→ **Task to complete**
The job is to find each line of the records below that includes the word "labels" and copy it.

....

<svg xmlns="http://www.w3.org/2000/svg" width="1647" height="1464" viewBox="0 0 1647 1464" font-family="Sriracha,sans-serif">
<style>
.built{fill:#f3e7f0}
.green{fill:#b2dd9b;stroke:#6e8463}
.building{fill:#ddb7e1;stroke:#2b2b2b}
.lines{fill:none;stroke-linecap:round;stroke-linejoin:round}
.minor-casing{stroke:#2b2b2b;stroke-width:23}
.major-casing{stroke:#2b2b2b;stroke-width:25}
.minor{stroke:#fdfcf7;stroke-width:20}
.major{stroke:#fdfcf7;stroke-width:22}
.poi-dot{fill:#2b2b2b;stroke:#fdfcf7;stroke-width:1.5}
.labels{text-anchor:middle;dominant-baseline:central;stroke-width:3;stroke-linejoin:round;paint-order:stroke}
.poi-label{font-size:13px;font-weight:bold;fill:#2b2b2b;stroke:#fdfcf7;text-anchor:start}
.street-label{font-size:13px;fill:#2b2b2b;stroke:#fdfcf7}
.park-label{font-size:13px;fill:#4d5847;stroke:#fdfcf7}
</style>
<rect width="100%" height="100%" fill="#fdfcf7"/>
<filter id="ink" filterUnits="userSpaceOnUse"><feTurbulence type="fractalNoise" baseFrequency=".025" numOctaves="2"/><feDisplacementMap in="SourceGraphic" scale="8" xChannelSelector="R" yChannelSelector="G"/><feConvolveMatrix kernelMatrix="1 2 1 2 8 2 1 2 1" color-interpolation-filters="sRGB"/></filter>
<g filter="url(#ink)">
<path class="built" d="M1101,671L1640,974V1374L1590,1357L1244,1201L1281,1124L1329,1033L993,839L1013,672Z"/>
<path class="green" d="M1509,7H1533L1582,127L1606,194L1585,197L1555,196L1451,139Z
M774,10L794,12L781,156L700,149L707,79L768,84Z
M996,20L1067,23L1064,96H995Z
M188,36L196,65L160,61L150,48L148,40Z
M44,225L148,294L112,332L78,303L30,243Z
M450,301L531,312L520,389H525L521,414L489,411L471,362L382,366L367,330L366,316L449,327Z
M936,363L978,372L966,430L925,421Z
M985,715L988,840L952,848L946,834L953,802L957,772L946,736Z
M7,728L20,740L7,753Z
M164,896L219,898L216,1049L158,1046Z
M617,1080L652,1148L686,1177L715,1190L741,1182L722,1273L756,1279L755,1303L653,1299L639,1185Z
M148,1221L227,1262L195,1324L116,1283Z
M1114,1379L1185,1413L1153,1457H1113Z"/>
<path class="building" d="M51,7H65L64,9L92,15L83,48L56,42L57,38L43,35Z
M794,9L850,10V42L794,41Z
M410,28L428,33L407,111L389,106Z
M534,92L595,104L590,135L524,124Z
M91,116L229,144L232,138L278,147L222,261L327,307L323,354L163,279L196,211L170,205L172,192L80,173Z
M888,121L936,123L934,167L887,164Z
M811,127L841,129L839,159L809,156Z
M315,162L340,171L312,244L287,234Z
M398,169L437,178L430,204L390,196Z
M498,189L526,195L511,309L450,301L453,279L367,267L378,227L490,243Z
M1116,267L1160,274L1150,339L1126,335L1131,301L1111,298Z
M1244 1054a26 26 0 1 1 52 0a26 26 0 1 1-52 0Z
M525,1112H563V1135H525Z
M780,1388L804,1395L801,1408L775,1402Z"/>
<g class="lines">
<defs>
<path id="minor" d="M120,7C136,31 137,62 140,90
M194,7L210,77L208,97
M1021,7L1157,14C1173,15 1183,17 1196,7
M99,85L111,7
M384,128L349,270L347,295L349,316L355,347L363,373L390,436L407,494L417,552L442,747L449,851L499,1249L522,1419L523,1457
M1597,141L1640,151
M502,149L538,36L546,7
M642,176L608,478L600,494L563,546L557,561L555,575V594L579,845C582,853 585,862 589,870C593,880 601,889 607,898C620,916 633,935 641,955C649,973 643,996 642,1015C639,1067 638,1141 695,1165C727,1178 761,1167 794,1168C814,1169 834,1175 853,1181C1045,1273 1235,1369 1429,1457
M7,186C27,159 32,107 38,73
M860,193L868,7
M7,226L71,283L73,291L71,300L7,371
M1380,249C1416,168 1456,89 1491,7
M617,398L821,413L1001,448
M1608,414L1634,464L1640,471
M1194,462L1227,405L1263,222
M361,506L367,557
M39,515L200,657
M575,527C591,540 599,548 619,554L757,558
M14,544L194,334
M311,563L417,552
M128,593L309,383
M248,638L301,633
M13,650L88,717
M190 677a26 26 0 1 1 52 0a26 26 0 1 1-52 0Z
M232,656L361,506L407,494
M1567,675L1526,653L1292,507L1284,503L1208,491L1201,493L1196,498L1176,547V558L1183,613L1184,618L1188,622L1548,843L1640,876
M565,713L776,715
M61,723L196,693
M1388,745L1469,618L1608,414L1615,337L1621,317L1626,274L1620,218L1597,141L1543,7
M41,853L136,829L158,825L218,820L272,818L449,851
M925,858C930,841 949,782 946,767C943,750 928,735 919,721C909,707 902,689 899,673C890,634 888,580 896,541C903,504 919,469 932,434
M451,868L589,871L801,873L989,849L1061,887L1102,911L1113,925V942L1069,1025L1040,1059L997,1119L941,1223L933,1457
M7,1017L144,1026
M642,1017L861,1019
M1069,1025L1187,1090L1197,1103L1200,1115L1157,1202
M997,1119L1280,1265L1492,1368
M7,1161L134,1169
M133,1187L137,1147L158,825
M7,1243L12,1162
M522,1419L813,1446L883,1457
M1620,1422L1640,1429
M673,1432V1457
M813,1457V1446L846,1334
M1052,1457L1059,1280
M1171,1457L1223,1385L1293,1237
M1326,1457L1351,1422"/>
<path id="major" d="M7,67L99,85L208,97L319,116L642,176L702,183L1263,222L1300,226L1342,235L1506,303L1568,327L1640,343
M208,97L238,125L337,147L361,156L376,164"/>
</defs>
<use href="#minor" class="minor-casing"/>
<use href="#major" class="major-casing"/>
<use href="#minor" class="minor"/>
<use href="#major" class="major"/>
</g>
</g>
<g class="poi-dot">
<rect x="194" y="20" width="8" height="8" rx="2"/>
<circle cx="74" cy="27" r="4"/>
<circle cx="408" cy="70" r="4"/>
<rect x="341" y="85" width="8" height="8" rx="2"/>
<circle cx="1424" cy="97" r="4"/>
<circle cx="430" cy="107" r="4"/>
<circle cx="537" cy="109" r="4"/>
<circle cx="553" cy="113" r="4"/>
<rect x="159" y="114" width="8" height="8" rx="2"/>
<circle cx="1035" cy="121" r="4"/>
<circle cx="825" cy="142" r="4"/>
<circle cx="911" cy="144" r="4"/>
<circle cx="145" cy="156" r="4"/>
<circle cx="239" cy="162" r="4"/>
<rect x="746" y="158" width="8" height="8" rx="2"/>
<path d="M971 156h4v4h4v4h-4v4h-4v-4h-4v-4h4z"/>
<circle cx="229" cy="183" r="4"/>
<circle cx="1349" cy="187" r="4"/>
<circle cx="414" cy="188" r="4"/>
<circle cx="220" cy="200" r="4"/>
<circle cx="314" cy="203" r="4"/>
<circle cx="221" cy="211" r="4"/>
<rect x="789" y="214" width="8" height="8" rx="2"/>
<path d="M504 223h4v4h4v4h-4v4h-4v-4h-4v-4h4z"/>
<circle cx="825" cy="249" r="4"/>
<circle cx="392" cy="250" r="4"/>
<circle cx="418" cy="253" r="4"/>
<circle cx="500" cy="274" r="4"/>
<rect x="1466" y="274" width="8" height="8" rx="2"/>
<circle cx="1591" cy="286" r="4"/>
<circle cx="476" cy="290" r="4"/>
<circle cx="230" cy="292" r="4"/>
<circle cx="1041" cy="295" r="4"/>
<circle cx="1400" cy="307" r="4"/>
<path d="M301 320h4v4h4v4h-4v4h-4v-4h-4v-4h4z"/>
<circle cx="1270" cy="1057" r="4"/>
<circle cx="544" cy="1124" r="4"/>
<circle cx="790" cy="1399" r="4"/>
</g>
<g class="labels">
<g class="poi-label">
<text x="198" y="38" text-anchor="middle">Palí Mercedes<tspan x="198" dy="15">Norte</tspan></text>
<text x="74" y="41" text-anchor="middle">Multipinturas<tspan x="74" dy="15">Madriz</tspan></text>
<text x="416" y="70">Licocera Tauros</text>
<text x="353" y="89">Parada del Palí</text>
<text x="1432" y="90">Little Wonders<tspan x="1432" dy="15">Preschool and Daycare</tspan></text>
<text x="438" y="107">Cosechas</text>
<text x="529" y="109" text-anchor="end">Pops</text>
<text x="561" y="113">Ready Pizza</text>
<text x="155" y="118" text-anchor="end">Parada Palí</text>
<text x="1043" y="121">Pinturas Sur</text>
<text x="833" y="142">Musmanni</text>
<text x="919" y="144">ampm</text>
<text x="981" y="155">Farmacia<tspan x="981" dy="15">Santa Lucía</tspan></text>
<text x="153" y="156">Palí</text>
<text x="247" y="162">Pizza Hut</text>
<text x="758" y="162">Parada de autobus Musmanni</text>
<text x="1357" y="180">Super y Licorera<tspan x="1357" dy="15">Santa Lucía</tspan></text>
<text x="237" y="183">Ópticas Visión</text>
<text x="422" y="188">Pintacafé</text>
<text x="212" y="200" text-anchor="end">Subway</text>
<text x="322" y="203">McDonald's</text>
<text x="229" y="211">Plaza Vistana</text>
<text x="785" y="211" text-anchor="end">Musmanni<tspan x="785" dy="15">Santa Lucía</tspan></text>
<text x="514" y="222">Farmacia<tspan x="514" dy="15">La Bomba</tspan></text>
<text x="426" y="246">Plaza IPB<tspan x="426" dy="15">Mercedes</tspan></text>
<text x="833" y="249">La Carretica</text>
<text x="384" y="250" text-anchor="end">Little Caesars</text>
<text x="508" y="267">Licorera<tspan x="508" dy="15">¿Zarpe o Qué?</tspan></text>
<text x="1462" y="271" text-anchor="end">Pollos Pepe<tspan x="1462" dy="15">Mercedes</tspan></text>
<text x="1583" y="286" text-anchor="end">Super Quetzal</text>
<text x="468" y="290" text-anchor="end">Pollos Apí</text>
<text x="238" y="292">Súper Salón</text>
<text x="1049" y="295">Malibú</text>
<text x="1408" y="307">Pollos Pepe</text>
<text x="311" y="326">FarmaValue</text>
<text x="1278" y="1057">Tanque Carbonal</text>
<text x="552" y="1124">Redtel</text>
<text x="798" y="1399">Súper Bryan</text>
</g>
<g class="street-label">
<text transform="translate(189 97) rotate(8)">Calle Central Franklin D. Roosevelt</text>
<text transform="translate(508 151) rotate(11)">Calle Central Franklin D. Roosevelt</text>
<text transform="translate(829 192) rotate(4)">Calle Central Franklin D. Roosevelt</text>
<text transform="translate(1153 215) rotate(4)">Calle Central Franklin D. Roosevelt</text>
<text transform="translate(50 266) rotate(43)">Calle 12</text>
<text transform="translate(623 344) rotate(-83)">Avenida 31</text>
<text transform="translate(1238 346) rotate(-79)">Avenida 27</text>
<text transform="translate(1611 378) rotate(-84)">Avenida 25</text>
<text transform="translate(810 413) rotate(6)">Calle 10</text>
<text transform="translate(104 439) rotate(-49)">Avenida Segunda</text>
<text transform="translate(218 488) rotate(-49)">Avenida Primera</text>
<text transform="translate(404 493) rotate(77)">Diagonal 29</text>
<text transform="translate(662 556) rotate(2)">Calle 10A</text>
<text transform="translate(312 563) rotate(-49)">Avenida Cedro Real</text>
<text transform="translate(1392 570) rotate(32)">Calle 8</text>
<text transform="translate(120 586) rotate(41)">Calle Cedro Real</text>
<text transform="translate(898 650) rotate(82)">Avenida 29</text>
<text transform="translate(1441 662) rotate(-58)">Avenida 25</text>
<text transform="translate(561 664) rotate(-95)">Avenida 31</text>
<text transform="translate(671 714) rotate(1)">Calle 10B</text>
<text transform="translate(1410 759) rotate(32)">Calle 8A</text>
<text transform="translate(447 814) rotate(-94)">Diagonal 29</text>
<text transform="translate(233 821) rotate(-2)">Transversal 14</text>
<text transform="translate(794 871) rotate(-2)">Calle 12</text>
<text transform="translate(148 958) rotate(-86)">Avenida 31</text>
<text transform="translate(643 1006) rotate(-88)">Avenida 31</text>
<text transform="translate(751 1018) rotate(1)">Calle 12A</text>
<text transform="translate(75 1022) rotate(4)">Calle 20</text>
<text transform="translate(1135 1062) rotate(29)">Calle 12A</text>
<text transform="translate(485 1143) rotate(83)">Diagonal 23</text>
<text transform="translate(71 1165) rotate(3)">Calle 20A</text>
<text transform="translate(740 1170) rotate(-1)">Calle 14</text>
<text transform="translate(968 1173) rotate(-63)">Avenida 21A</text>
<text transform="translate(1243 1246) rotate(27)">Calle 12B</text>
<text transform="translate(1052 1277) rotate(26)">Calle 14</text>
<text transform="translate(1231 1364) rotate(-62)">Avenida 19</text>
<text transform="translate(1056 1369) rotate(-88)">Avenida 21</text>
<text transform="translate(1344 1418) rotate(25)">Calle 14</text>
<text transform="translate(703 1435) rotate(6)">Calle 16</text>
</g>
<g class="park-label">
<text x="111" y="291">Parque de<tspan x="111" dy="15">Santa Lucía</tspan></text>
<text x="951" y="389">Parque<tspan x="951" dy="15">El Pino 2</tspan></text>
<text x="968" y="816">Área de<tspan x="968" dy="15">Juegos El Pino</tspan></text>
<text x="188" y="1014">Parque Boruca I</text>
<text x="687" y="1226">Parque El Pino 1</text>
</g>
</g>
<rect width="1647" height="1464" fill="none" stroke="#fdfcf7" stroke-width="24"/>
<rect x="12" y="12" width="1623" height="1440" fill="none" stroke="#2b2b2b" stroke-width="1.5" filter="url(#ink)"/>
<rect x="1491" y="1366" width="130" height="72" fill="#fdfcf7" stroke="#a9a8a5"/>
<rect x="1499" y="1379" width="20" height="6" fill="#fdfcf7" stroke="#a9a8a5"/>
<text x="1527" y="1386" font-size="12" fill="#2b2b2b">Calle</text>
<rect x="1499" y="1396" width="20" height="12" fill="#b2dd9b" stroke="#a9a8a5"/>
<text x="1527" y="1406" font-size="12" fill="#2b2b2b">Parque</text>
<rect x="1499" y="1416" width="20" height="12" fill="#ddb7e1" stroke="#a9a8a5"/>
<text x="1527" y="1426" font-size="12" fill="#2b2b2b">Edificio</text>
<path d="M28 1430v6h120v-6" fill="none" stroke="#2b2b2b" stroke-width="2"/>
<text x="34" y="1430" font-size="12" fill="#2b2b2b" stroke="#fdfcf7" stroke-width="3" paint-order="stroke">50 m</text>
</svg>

....

→ **Answer area**
.labels{text-anchor:middle;dominant-baseline:central;stroke-width:3;stroke-linejoin:round;paint-order:stroke}
<g class="labels">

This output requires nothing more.